== WRITTEN TASK ==
Copy the records below without any change, from the very first line down to and including the line that contains "scientific name: Campanulastrum americanum".

[Begin INFORMATION SUPPLIED]

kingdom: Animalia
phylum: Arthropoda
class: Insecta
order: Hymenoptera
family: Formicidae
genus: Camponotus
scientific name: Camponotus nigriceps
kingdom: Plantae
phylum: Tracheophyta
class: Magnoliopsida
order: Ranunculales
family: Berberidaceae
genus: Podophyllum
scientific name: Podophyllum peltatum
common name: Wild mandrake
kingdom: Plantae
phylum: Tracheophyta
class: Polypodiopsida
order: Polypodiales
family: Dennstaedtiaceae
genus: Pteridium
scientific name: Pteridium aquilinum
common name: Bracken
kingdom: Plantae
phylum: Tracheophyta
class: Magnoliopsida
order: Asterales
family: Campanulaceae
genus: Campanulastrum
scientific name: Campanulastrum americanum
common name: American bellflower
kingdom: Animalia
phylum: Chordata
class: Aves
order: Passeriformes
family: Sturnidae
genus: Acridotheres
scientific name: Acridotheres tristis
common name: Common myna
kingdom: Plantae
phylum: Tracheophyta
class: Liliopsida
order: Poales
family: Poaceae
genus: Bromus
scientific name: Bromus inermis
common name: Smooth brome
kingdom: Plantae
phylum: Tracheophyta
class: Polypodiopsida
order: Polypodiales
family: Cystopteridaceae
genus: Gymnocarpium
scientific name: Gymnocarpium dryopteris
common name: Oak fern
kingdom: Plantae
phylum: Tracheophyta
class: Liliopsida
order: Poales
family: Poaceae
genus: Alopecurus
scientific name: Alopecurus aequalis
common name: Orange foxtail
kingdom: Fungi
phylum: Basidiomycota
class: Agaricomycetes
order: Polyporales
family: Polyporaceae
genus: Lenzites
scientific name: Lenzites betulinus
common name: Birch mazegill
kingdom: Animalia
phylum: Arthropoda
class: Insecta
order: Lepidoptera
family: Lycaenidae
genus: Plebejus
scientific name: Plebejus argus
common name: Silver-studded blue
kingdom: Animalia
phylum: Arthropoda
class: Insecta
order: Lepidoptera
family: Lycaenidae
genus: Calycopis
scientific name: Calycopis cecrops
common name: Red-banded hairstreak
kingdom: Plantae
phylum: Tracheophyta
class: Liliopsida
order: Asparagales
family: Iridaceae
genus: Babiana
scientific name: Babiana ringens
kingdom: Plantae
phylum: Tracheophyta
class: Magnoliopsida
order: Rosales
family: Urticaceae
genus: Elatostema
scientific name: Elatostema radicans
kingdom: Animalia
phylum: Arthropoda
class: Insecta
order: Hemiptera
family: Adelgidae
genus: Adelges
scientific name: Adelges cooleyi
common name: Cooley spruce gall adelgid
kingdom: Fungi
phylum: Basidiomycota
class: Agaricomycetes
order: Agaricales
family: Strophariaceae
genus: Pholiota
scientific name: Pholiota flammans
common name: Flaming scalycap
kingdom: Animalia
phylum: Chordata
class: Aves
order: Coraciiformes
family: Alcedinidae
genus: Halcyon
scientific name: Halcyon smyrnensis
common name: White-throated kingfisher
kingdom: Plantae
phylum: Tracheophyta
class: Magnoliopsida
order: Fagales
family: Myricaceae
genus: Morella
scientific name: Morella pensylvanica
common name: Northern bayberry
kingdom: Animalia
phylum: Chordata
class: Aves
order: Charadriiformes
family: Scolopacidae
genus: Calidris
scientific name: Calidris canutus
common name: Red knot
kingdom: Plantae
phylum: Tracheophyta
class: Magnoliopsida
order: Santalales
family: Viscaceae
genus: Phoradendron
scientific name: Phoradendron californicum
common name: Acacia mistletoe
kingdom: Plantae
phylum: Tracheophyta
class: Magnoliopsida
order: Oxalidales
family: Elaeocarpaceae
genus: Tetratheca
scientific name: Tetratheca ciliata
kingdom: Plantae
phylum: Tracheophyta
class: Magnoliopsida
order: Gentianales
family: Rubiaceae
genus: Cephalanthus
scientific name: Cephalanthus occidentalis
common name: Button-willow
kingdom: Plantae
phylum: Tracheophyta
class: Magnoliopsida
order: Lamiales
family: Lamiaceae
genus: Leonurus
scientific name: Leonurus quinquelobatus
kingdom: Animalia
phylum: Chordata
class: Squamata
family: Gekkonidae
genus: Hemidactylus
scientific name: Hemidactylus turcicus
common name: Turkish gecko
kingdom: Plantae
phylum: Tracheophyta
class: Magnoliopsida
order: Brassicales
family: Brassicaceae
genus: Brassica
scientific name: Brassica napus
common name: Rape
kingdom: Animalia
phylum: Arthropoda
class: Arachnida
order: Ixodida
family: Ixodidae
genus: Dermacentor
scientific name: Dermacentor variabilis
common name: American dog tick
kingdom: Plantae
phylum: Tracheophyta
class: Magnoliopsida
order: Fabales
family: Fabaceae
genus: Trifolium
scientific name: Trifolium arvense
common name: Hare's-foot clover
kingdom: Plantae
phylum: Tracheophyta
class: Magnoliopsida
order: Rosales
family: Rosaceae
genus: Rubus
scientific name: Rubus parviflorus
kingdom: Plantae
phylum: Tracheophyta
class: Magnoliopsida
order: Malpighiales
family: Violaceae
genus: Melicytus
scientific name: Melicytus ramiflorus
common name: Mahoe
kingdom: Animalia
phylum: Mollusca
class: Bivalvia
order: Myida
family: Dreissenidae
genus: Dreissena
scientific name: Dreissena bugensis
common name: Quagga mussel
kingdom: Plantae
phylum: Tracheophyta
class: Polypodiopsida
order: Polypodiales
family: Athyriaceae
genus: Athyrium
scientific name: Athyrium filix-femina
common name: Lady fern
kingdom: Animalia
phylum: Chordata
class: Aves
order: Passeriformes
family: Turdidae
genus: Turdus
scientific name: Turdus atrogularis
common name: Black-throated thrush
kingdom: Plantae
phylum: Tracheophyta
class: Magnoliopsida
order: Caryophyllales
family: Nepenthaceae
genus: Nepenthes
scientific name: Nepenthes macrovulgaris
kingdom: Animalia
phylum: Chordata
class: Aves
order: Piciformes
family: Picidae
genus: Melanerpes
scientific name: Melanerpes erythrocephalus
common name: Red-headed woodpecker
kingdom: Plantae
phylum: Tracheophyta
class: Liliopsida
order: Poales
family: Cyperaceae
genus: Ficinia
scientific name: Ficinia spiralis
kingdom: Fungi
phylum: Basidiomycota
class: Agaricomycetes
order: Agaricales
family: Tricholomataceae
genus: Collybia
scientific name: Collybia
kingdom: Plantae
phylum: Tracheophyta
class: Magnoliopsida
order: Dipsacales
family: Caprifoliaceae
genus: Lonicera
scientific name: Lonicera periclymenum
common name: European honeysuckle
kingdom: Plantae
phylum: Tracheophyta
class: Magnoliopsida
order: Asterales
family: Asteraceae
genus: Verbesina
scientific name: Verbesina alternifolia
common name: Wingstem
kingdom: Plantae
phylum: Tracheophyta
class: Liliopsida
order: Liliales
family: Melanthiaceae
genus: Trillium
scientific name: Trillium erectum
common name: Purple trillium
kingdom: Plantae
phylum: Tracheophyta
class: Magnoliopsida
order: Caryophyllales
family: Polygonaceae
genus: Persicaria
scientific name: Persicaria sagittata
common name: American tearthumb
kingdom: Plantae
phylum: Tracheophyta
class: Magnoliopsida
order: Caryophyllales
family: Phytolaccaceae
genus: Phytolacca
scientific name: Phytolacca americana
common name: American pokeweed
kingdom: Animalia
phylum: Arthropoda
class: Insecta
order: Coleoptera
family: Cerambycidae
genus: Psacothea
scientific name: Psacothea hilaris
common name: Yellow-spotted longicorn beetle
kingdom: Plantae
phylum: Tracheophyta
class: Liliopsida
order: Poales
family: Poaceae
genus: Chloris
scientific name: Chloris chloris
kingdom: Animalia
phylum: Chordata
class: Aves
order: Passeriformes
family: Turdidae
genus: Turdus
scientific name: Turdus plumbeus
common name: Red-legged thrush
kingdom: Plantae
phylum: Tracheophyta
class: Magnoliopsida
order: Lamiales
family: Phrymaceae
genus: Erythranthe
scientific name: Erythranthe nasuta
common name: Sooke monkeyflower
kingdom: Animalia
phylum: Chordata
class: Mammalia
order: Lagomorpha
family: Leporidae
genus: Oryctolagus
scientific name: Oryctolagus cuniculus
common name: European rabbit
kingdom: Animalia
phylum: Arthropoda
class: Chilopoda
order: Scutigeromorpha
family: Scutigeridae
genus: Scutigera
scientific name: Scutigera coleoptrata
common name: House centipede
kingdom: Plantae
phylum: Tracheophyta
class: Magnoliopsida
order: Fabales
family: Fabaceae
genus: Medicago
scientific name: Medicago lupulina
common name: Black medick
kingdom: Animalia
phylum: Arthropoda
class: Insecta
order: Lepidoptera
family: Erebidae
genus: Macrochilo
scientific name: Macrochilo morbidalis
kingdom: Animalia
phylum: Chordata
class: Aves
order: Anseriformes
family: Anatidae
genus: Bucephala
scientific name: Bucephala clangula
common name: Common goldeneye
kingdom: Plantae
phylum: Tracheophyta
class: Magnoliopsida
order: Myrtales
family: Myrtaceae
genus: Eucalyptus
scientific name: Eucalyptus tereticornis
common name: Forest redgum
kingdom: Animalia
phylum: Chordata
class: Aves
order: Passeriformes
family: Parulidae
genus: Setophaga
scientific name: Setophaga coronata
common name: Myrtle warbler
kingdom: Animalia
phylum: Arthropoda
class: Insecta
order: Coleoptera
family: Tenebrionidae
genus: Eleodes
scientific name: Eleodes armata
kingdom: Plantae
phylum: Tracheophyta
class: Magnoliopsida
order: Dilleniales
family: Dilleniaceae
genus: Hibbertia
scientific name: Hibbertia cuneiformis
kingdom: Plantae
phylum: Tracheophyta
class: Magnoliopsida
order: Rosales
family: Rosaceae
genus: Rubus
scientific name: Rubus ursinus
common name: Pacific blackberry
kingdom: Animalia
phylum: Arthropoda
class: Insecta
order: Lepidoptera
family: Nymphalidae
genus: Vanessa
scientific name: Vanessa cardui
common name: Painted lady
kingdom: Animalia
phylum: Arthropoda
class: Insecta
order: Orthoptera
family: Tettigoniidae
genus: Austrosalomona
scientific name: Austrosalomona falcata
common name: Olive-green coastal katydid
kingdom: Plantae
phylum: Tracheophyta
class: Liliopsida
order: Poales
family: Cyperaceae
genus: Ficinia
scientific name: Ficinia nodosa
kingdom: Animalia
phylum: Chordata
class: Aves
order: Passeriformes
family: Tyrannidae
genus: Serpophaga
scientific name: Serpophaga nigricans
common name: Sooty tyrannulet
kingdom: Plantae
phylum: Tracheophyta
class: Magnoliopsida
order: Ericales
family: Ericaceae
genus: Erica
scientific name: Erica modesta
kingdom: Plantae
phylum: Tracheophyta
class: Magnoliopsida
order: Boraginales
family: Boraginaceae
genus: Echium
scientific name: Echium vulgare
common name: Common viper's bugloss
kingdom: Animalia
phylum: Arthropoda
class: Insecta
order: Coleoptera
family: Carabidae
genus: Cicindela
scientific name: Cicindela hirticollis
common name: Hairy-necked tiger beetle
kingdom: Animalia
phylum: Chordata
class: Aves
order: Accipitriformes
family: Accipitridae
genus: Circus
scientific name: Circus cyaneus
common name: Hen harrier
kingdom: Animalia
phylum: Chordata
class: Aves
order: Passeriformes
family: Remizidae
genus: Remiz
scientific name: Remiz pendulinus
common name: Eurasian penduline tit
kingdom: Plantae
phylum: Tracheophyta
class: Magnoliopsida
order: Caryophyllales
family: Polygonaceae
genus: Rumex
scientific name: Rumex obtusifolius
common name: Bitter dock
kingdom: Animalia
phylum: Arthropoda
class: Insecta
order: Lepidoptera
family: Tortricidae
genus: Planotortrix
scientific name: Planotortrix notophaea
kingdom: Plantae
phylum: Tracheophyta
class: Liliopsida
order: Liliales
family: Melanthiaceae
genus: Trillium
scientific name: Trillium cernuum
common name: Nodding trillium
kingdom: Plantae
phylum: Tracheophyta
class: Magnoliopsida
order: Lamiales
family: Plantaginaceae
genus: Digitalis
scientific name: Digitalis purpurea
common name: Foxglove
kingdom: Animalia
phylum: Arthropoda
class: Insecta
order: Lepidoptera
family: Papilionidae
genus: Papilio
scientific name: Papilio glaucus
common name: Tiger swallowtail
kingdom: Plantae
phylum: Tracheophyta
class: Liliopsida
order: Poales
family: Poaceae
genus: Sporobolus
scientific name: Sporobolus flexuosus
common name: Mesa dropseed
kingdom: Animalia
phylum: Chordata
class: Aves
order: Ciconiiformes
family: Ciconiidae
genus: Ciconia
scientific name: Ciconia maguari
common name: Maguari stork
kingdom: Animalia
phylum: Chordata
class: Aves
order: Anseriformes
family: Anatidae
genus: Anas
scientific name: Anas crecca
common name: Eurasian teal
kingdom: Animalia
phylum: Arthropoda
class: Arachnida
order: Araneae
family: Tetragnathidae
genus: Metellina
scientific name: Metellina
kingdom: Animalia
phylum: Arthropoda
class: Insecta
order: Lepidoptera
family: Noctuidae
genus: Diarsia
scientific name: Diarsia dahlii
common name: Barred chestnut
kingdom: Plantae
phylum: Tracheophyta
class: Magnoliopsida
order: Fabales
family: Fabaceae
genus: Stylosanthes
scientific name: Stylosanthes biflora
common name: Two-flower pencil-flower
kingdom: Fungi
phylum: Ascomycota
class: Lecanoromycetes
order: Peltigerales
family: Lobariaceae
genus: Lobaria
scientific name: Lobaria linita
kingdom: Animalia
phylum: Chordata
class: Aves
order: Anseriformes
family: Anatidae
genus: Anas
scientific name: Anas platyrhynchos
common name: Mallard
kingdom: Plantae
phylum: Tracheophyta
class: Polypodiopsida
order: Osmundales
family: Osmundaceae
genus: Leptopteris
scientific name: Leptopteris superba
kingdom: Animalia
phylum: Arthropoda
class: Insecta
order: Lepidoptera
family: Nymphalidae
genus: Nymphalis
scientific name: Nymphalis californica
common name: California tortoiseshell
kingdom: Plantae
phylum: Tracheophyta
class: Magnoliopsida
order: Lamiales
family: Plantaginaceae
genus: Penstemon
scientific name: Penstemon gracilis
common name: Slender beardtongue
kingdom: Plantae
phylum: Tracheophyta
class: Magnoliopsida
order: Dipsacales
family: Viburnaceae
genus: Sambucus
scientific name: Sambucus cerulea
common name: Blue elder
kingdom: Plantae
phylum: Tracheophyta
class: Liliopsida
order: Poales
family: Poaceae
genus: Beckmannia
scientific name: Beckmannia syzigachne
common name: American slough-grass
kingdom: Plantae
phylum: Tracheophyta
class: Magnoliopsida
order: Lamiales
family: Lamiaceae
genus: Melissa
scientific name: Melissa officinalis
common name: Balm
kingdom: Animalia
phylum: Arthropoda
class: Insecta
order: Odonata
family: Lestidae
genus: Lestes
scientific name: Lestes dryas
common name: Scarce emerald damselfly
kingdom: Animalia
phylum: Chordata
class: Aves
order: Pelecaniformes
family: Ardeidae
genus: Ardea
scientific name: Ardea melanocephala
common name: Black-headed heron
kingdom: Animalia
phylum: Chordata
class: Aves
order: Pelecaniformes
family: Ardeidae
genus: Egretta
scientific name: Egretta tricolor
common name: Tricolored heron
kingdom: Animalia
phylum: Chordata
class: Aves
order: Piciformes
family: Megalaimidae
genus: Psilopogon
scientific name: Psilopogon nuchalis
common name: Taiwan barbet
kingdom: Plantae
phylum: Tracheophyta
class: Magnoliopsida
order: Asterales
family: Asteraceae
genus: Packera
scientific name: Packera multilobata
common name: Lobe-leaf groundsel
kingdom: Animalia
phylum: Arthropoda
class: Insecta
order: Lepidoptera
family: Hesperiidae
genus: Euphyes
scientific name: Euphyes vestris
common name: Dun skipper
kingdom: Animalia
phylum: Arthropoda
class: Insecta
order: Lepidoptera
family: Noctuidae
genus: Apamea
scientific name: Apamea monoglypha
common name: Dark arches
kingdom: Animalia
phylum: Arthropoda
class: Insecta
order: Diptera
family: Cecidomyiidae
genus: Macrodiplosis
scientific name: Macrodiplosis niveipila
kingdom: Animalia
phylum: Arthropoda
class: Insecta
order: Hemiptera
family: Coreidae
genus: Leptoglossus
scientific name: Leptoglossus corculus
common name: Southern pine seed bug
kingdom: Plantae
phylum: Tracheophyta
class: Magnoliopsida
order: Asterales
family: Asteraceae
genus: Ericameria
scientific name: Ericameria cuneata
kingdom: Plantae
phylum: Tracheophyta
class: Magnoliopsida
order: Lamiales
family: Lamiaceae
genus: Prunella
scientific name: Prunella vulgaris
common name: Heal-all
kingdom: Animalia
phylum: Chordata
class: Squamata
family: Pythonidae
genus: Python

[End INFORMATION SUPPLIED]

== ANSWER FOR THIS EXERCISE ==
kingdom: Animalia
phylum: Arthropoda
class: Insecta
order: Hymenoptera
family: Formicidae
genus: Camponotus
scientific name: Camponotus nigriceps
kingdom: Plantae
phylum: Tracheophyta
class: Magnoliopsida
order: Ranunculales
family: Berberidaceae
genus: Podophyllum
scientific name: Podophyllum peltatum
common name: Wild mandrake
kingdom: Plantae
phylum: Tracheophyta
class: Polypodiopsida
order: Polypodiales
family: Dennstaedtiaceae
genus: Pteridium
scientific name: Pteridium aquilinum
common name: Bracken
kingdom: Plantae
phylum: Tracheophyta
class: Magnoliopsida
order: Asterales
family: Campanulaceae
genus: Campanulastrum
scientific name: Campanulastrum americanum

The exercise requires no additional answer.